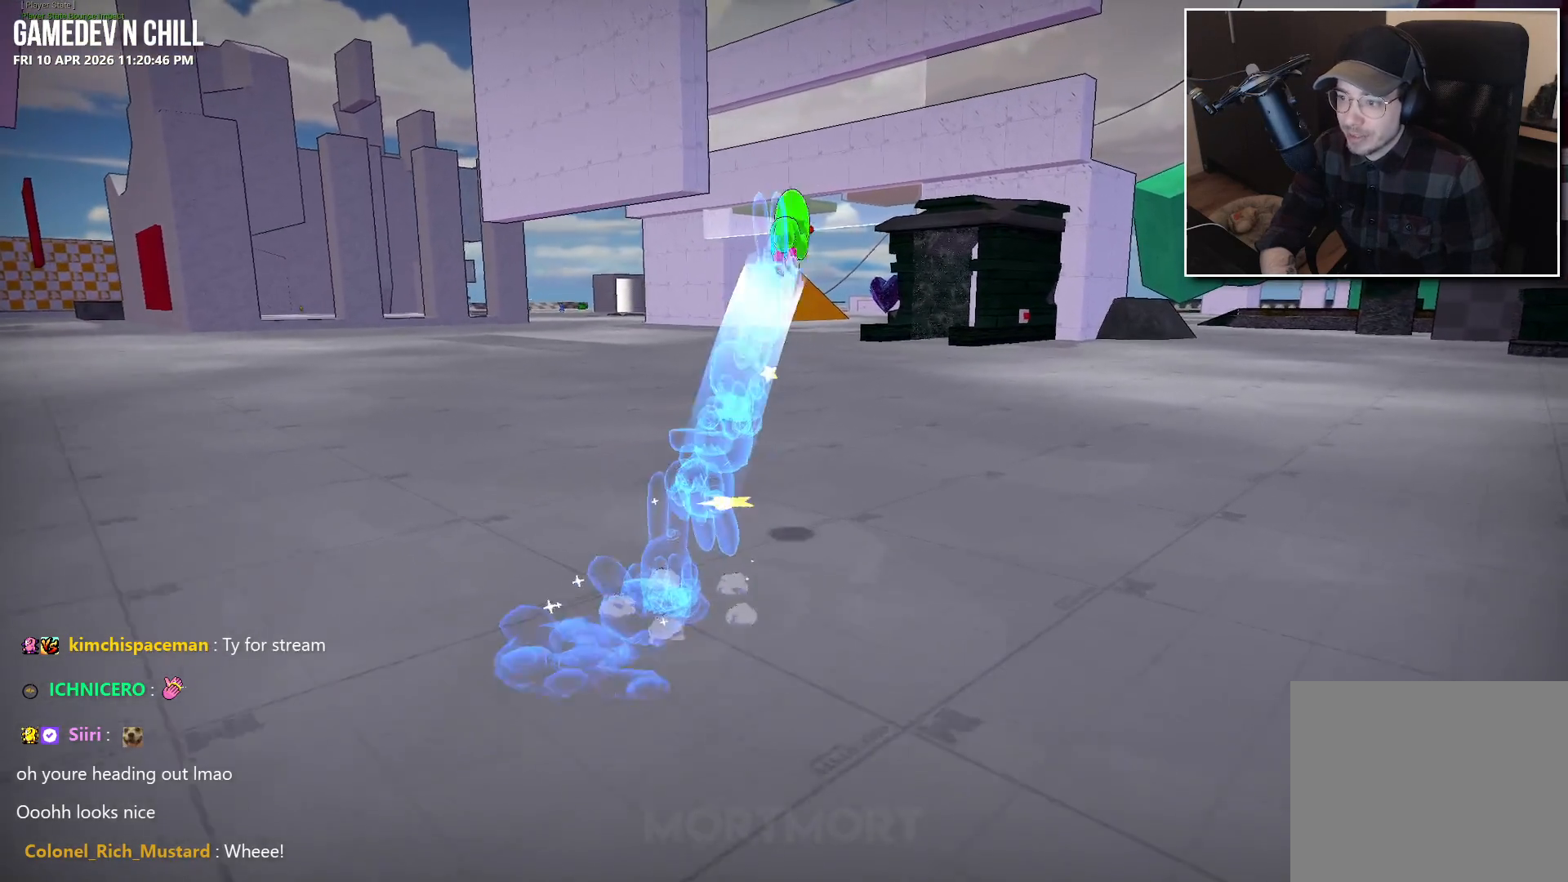
{"buttons": [], "left_stick": "up-right", "right_stick": "center", "events": [[100, "B", "down"], [217, "B", "up"]]}
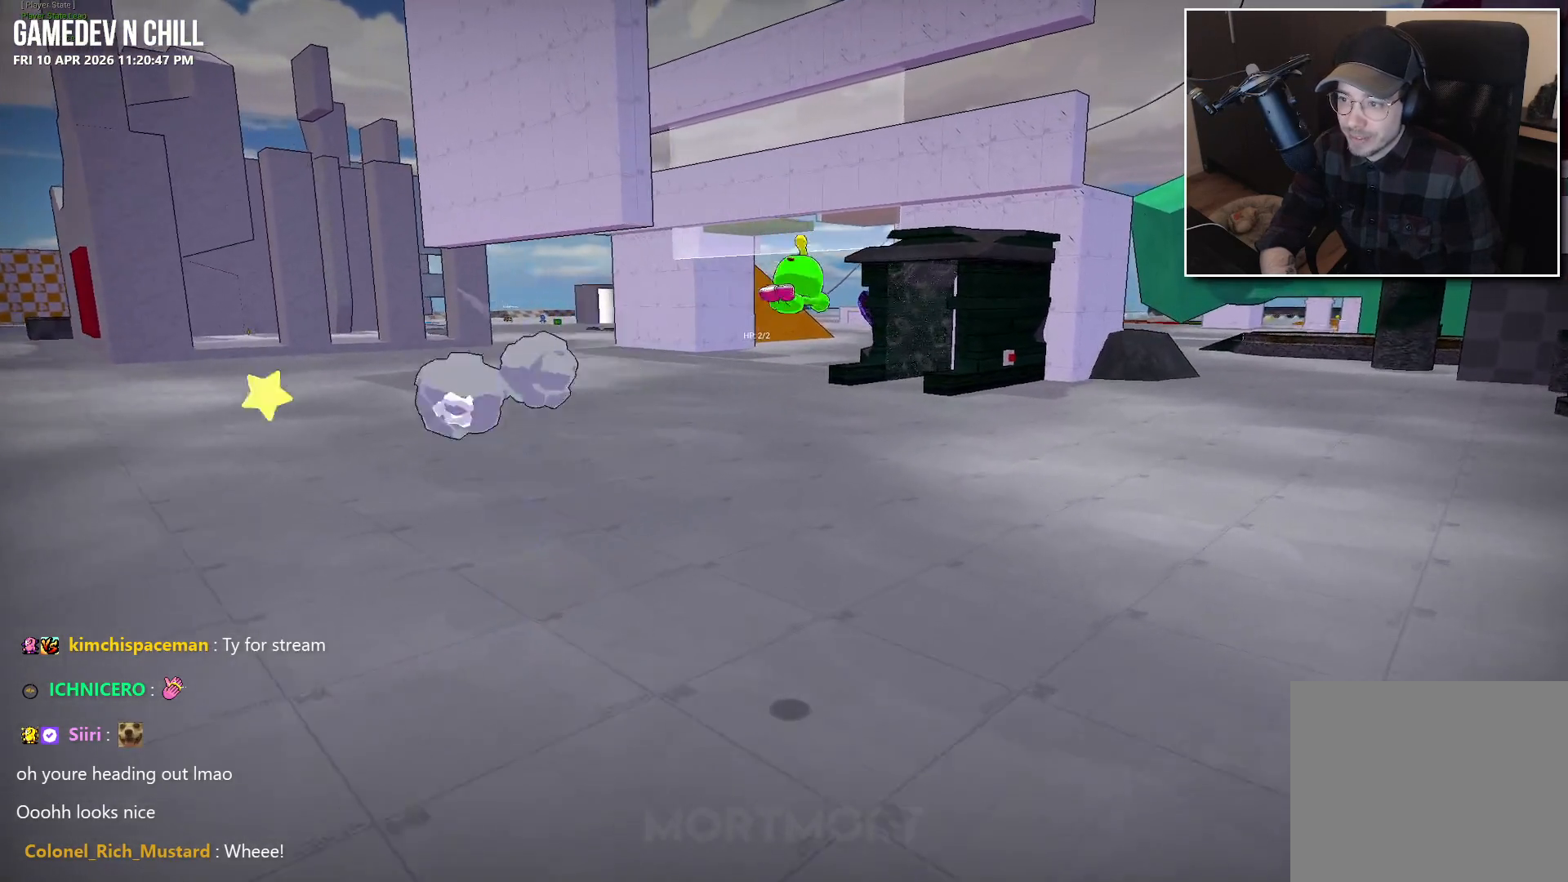
{"buttons": [], "left_stick": "up-right", "right_stick": "center", "events": []}
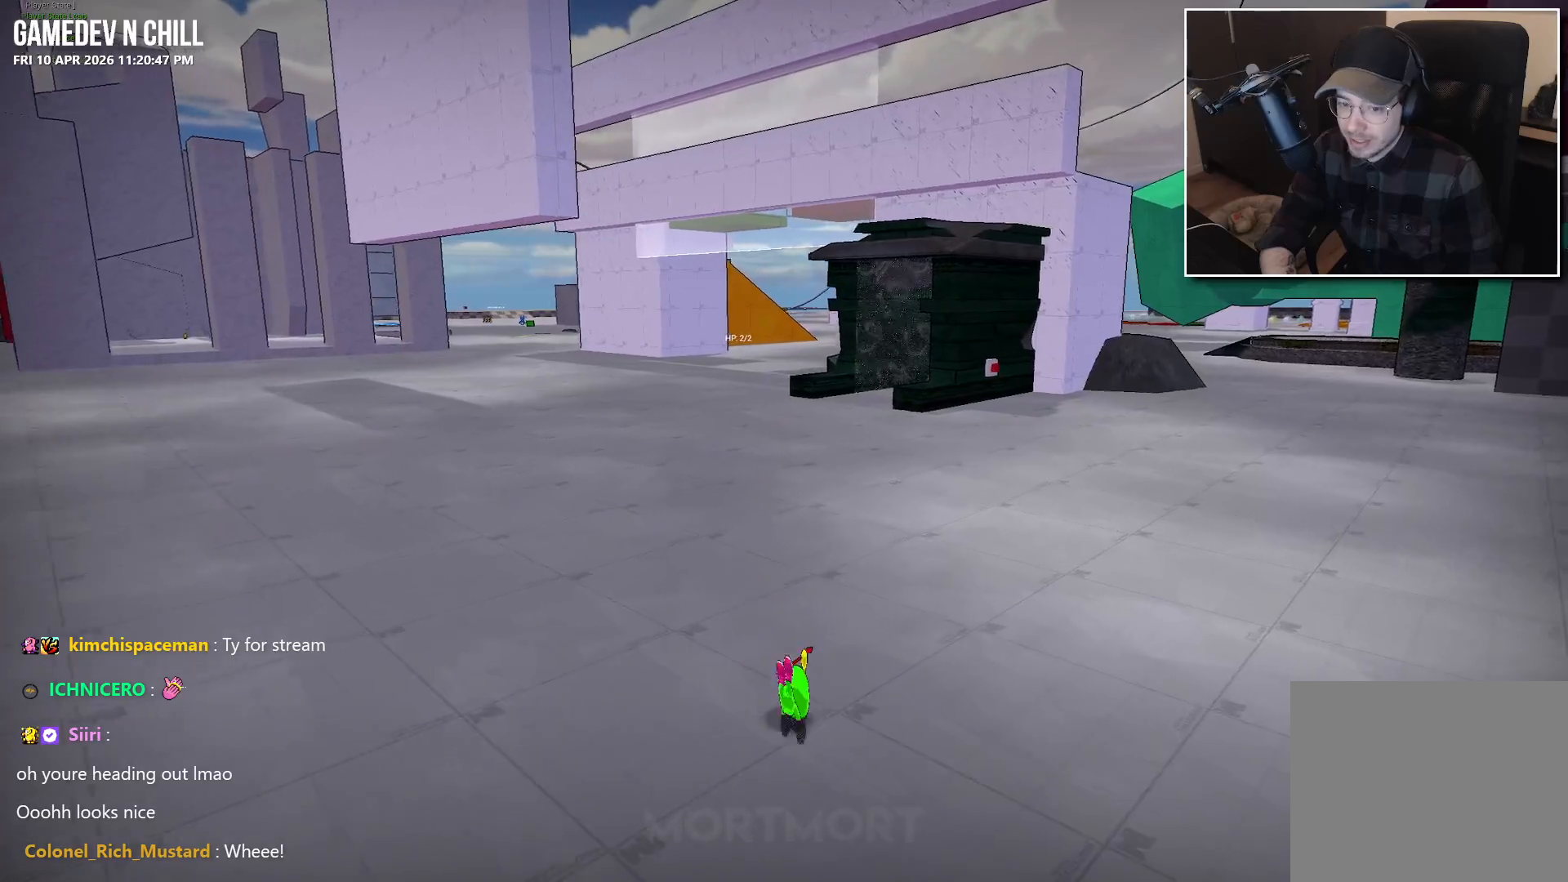
{"buttons": [], "left_stick": "up-right", "right_stick": "up-left", "events": [[34, "A", "down"], [117, "A", "up"], [367, "right_stick", "up-left"]]}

##############################

◆ TASK TO COMPLETE
The task calls for every line of the data to be returned exactly, without pictures.

◆ SOLUTION TO THIS TASK
{"buttons": [], "left_stick": "up-right", "right_stick": "center", "events": [[100, "B", "down"], [217, "B", "up"]]}
{"buttons": [], "left_stick": "up-right", "right_stick": "center", "events": []}
{"buttons": [], "left_stick": "up-right", "right_stick": "up-left", "events": [[34, "A", "down"], [117, "A", "up"], [367, "right_stick", "up-left"]]}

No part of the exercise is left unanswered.